Bien sûr. Mais le fait qu’il y ait des gens qui se servent de ça pour gagner leur vie de manière parfois malhonnête ne devrait pas discréditer pour autant, par exemple, une pratique telle que la divination en tant que telle, ou omettre de dire qu’il y ait des sujets doués de facultés psychiques non-ordinaires, qui sont d’ailleurs étudiés par des scientifiques. La fin de non-recevoir du discours officiel se manifeste par exemple dans le fait que les détracteurs de ces savoirs revendiquent des protocoles scientifiques de plus en plus rigoureux, des conditions d’objectivations de plus en plus impossibles à respecter. Ainsi, par exemple, il suffit qu’un sceptique fasse entendre son hostilité pour que le medium cesse d’activer ses pouvoirs et s’en trouve troublé.

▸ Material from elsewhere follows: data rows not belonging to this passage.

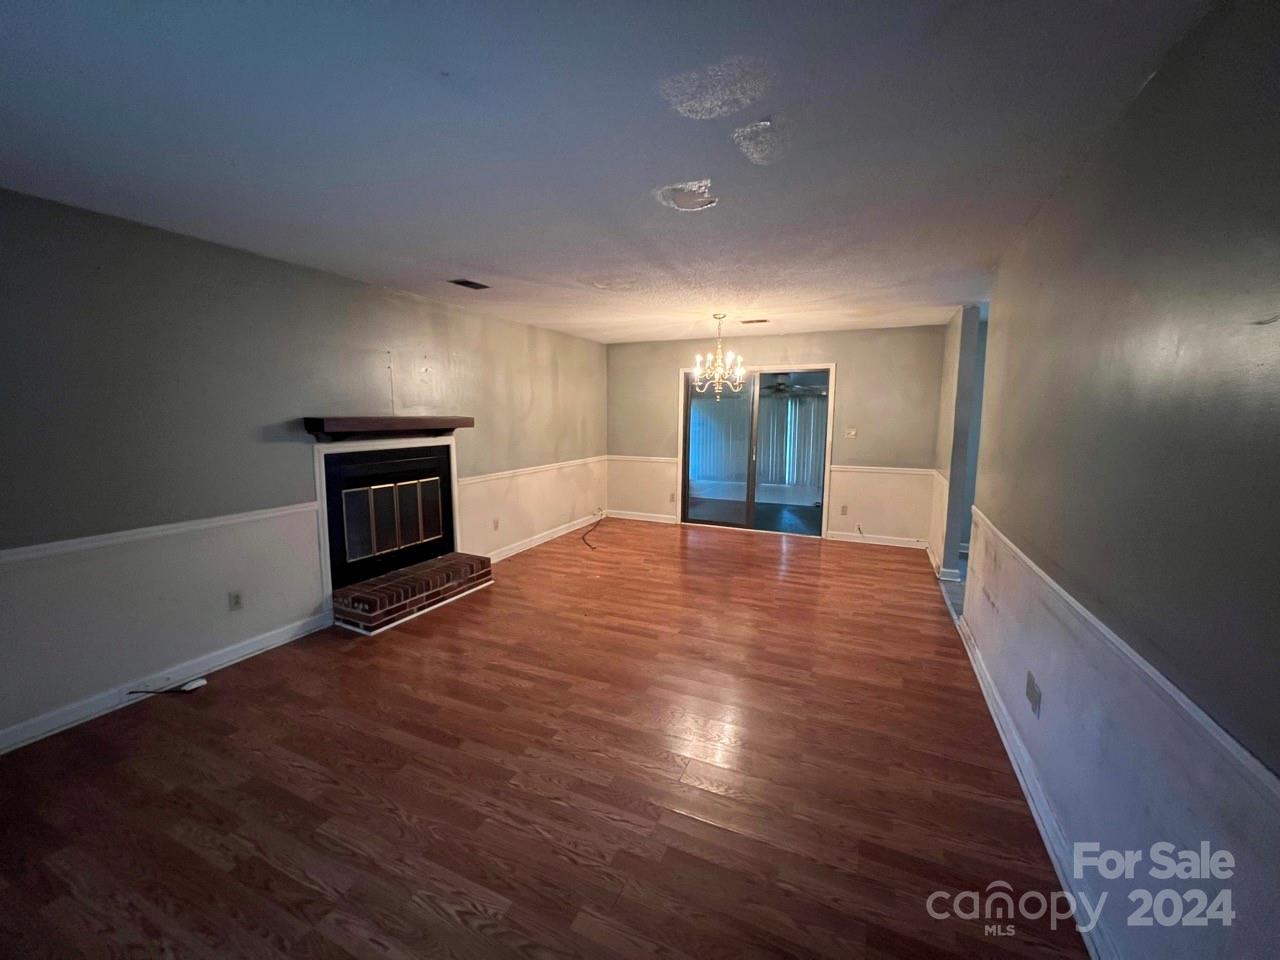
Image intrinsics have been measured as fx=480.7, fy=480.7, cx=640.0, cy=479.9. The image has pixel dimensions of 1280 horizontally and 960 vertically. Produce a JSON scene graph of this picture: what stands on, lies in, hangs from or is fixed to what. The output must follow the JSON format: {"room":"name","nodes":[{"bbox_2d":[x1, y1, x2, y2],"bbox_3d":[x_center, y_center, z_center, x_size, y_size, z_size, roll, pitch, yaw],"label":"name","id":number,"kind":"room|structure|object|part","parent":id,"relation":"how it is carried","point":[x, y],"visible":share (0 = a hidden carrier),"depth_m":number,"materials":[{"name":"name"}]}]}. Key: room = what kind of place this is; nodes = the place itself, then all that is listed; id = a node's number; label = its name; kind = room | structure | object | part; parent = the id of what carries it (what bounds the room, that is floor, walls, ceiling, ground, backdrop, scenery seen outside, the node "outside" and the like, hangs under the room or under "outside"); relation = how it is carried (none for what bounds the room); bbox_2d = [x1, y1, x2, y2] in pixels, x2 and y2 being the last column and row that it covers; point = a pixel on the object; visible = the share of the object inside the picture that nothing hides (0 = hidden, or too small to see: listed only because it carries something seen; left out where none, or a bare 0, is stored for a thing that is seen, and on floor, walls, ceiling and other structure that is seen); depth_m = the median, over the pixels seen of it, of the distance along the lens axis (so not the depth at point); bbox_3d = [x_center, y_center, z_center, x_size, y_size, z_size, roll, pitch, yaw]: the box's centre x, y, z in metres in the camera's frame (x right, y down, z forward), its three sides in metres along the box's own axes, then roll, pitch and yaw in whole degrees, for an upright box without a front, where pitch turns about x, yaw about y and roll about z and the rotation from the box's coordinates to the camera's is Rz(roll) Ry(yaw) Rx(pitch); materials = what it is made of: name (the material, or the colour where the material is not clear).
{"room":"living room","nodes":[
{"label":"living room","id":0,"kind":"room"},
{"bbox_2d":[0,187,605,751],"bbox_3d":[-2.032,-0.227,3.758,0.143,2.464,7.149,4,8,24],"label":"left wall","id":1,"kind":"structure","parent":0,"point":[520,345],"depth_m":2.68,"materials":[{"name":"grey paint"}]},
{"bbox_2d":[0,502,319,566],"bbox_3d":[-2.838,0.347,1.984,0.023,0.057,3.116,4,8,24],"label":"chair rail","id":2,"kind":"object","parent":1,"relation":"attached to","point":[22,549],"visible":0.86,"depth_m":2.48,"materials":[{"name":"white paint"}]},
{"bbox_2d":[0,613,333,755],"bbox_3d":[-2.857,1.160,2.127,0.017,0.100,3.012,4,8,24],"label":"baseboard","id":3,"kind":"structure","parent":1,"relation":"attached to","point":[276,641],"depth_m":2.57,"materials":[{"name":"white paint"}]},
{"bbox_2d":[228,589,242,611],"bbox_3d":[-2.459,0.731,2.922,0.009,0.116,0.071,4,8,24],"label":"wall outlet","id":4,"kind":"object","parent":1,"relation":"attached to","point":[237,601],"visible":0.98,"depth_m":2.92,"materials":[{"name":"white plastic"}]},
{"bbox_2d":[302,415,474,439],"bbox_3d":[-1.887,-0.409,3.780,0.238,0.161,1.379,4,8,24],"label":"mantel shelf","id":5,"kind":"object","parent":1,"relation":"attached to","point":[321,420],"visible":1,"depth_m":3.51,"materials":[{"name":"brown wood"}]},
{"bbox_2d":[311,433,473,631],"bbox_3d":[-2.069,0.306,3.957,0.847,1.317,1.333,4,8,24],"label":"fireplace","id":6,"kind":"object","parent":1,"relation":"in","point":[327,576],"visible":0.91,"depth_m":3.86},
{"bbox_3d":[-2.048,0.305,4.064,0.126,0.618,0.657,4,8,24],"label":"glass doors","id":7,"kind":"part","parent":6,"relation":"part of","materials":[{"name":"black glass"}]},
{"bbox_2d":[492,518,499,530],"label":"wall outlet","id":8,"kind":"object","parent":1,"relation":"attached to","point":[496,523],"visible":0.99,"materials":[{"name":"white plastic"}]},
{"bbox_2d":[458,455,608,487],"bbox_3d":[-1.123,-0.138,5.539,0.024,0.063,3.202,4,8,24],"label":"chair rail","id":9,"kind":"object","parent":1,"relation":"attached to","point":[478,480],"visible":0.68,"depth_m":5.23,"materials":[{"name":"white paint"}]},
{"bbox_2d":[484,513,602,562],"bbox_3d":[-1.134,0.674,5.706,0.018,0.097,3.099,4,8,24],"label":"baseboard","id":10,"kind":"structure","parent":1,"relation":"attached to","point":[544,539],"depth_m":5.61,"materials":[{"name":"white paint"}]},
{"bbox_2d":[0,518,1093,959],"bbox_3d":[-0.038,1.159,3.010,4.679,0.101,7.828,4,8,24],"label":"floor","id":11,"kind":"structure","parent":0,"point":[412,700],"depth_m":1.96,"materials":[{"name":"brown wood"}]},
{"bbox_2d":[126,677,207,696],"bbox_3d":[-2.567,1.116,2.589,0.127,0.053,0.239,4,8,24],"label":"cable","id":12,"kind":"object","parent":11,"relation":"on","point":[194,684],"visible":0.99,"depth_m":2.61,"materials":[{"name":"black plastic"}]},
{"bbox_2d":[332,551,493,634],"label":"brick hearth","id":13,"kind":"object","parent":11,"relation":"on","point":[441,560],"visible":0.98,"depth_m":3.64,"materials":[{"name":"red brick"}]},
{"bbox_2d":[581,512,604,549],"bbox_3d":[-0.584,0.616,6.144,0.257,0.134,1.265,0,8,0],"label":"cable","id":14,"kind":"object","parent":11,"relation":"on","point":[584,539],"visible":0.99,"depth_m":6.04,"materials":[{"name":"black plastic"}]},
{"bbox_2d":[0,0,1219,344],"bbox_3d":[-0.056,-1.376,2.794,4.653,0.111,7.482,4,8,24],"label":"ceiling","id":15,"kind":"structure","parent":0,"point":[454,259],"depth_m":1.65,"materials":[{"name":"paint"}]},
{"bbox_2d":[449,278,489,289],"bbox_3d":[-1.262,-1.442,3.531,0.164,0.011,0.267,4,8,24],"label":"ceiling vent","id":16,"kind":"object","parent":15,"relation":"in","point":[470,283],"visible":0.99,"depth_m":3.52,"materials":[{"name":"black metal"}]},
{"bbox_2d":[690,314,747,399],"bbox_3d":[0.761,-1.178,4.615,0.550,0.808,0.542,4,8,24],"label":"chandelier","id":17,"kind":"object","parent":15,"relation":"hanging from","point":[716,377],"visible":1,"depth_m":4.58,"materials":[{"name":"metal"}]},
{"bbox_2d":[740,317,769,324],"bbox_3d":[1.180,-1.631,4.939,0.311,0.015,0.147,4,8,24],"label":"ceiling vent","id":18,"kind":"object","parent":15,"relation":"attached to","point":[761,321],"visible":0.99,"depth_m":4.92,"materials":[{"name":"brown metal"}]},
{"bbox_2d":[607,324,946,547],"bbox_3d":[1.438,-0.566,6.174,4.286,2.439,0.146,4,8,24],"label":"back wall","id":19,"kind":"structure","parent":0,"point":[852,358],"depth_m":5.65,"materials":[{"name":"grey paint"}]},
{"bbox_2d":[606,509,676,524],"bbox_3d":[0.021,0.520,6.835,1.102,0.096,0.016,4,8,24],"label":"baseboard","id":20,"kind":"structure","parent":19,"relation":"attached to","point":[634,517],"depth_m":6.82,"materials":[{"name":"white paint"}]},
{"bbox_2d":[606,454,678,463],"bbox_3d":[0.029,-0.291,6.644,1.192,0.062,0.027,4,8,24],"label":"chair rail","id":21,"kind":"object","parent":19,"relation":"attached to","point":[637,458],"visible":0.73,"depth_m":6.61,"materials":[{"name":"white paint"}]},
{"bbox_2d":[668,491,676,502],"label":"wall outlet","id":22,"kind":"object","parent":19,"relation":"attached to","point":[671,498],"visible":0.99,"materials":[{"name":"white plastic"}]},
{"bbox_2d":[679,364,833,537],"bbox_3d":[1.452,-0.370,6.170,1.866,2.066,0.146,4,8,24],"label":"sliding glass door","id":23,"kind":"structure","parent":19,"relation":"in","point":[716,525],"depth_m":6.16,"materials":[{"name":"glass"}]},
{"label":"glass panel","id":24,"kind":"part","parent":23,"relation":"part of","materials":[{"name":"glass"}]},
{"bbox_2d":[839,505,848,515],"bbox_3d":[2.442,0.365,5.773,0.071,0.121,0.017,4,8,24],"label":"wall outlet","id":25,"kind":"object","parent":19,"relation":"attached to","point":[844,509],"visible":0.99,"depth_m":5.77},
{"bbox_2d":[844,427,857,438],"bbox_3d":[2.438,-0.551,5.564,0.115,0.117,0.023,4,8,24],"label":"light switch","id":26,"kind":"object","parent":19,"relation":"attached to","point":[852,434],"visible":0.99,"depth_m":5.57,"materials":[{"name":"white plastic"}]},
{"bbox_2d":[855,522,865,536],"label":"cable","id":27,"kind":"object","parent":19,"relation":"attached to","point":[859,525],"visible":0.99,"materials":[{"name":"plastic"}]},
{"bbox_2d":[825,530,930,548],"bbox_3d":[2.836,0.698,5.675,1.130,0.096,0.015,4,8,24],"label":"baseboard","id":28,"kind":"structure","parent":19,"relation":"attached to","point":[841,539],"depth_m":5.68,"materials":[{"name":"white paint"}]},
{"bbox_2d":[829,465,939,476],"bbox_3d":[2.811,-0.113,5.518,1.262,0.064,0.033,4,8,24],"label":"chair rail","id":29,"kind":"object","parent":19,"relation":"attached to","point":[838,469],"visible":0.69,"depth_m":5.51,"materials":[{"name":"white paint"}]},
{"bbox_2d":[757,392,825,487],"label":"vertical blind","id":30,"kind":"object","parent":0,"point":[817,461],"visible":0.52,"depth_m":8.91,"materials":[{"name":"fabric"}]},
{"bbox_2d":[758,375,826,397],"bbox_3d":[2.402,-1.568,7.632,1.137,0.433,1.121,4,8,24],"label":"ceiling fan","id":31,"kind":"object","parent":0,"point":[780,388],"visible":0.83,"depth_m":7.52,"materials":[{"name":"metal"}]},
{"bbox_2d":[933,305,983,578],"bbox_3d":[3.105,-0.375,4.820,0.132,2.440,1.265,4,8,24],"label":"partition wall","id":32,"kind":"structure","parent":0,"point":[952,528],"depth_m":4.39,"materials":[{"name":"paint"}]},
{"bbox_2d":[925,541,960,582],"bbox_3d":[3.045,0.806,4.881,0.244,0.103,0.956,4,8,24],"label":"baseboard","id":33,"kind":"structure","parent":32,"relation":"attached to","point":[934,560],"depth_m":4.49,"materials":[{"name":"white paint"}]},
{"bbox_2d":[958,0,1279,959],"bbox_3d":[1.471,0.088,1.477,0.128,2.449,5.793,4,8,24],"label":"right wall","id":34,"kind":"structure","parent":0,"point":[1143,100],"depth_m":1.23,"materials":[{"name":"grey paint"}]},
{"bbox_2d":[1024,671,1041,716],"bbox_3d":[1.576,0.856,1.938,0.013,0.118,0.118,4,8,24],"label":"wall outlet","id":35,"kind":"object","parent":34,"relation":"attached to","point":[1032,692],"visible":0.99,"depth_m":1.92,"materials":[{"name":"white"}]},
{"bbox_2d":[949,612,1116,959],"bbox_3d":[1.367,1.244,1.563,0.019,0.097,4.683,4,8,24],"label":"baseboard","id":36,"kind":"structure","parent":34,"relation":"attached to","point":[1050,851],"depth_m":1.72,"materials":[{"name":"white paint"}]},
{"bbox_2d":[964,510,1279,811],"bbox_3d":[1.294,0.497,1.268,0.029,0.057,4.583,4,8,24],"label":"chair rail","id":37,"kind":"object","parent":34,"relation":"attached to","point":[1238,756],"visible":0.88,"depth_m":1.12,"materials":[{"name":"white paint"}]},
{"label":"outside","id":38,"kind":"structure","parent":0,"visible":0},
{"bbox_2d":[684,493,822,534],"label":"patio floor","id":39,"kind":"structure","parent":38,"point":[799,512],"depth_m":7.34,"materials":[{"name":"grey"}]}
]}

Comment prétendre d’appliquer un protocole scientifique, fait pour un monde neutre, sans prendre en compte que les faits à prouver sont strictement associés à l’état psychologique du sujet de l’étude, très sensible à son environnement ? C’est un dialogue de sourds !

« La question de l'efficacité est plus importante que celle de la vérité. »

Pour un citoyen moderne, il peut tout de même être désarçonnant d’imaginer que des pierres seraient porteuses de vertus, par exemple.

Je pense que la question se pose d’une autre manière. Je vous invite à regarder le documentaire d’un cinéaste Suisse, Pellerin, qui s’appelle Chacun cherche son chaman, à propos du néo-chamanisme, dans lequel il cherche à savoir si les pouvoir chamaniques sont fondés ou pas. C’est une question qui n’est pas pertinente. Si une voyante prédit que la lithothérapie va être efficace, cela produit, par ce drôle de phénomène de suggestion, un effet sur la personne. Dans ce cas, on s’en fiche de savoir si la pierre contient des propriétés actives ou pas. Il faut passer de la question vrai/faux, pertinente dans le cadre d’une étude minéralogique qui analyse les composantes physiques de la pierre, à la question efficace/inefficace sur les humains, question qui touche à un autre ordre de problème, en lien avec l’expérience existentielle et les processus d’auto-intervention de tout un chacun. La question de l’efficacité, du point de vue humain, est plus importante que celle de la vérité.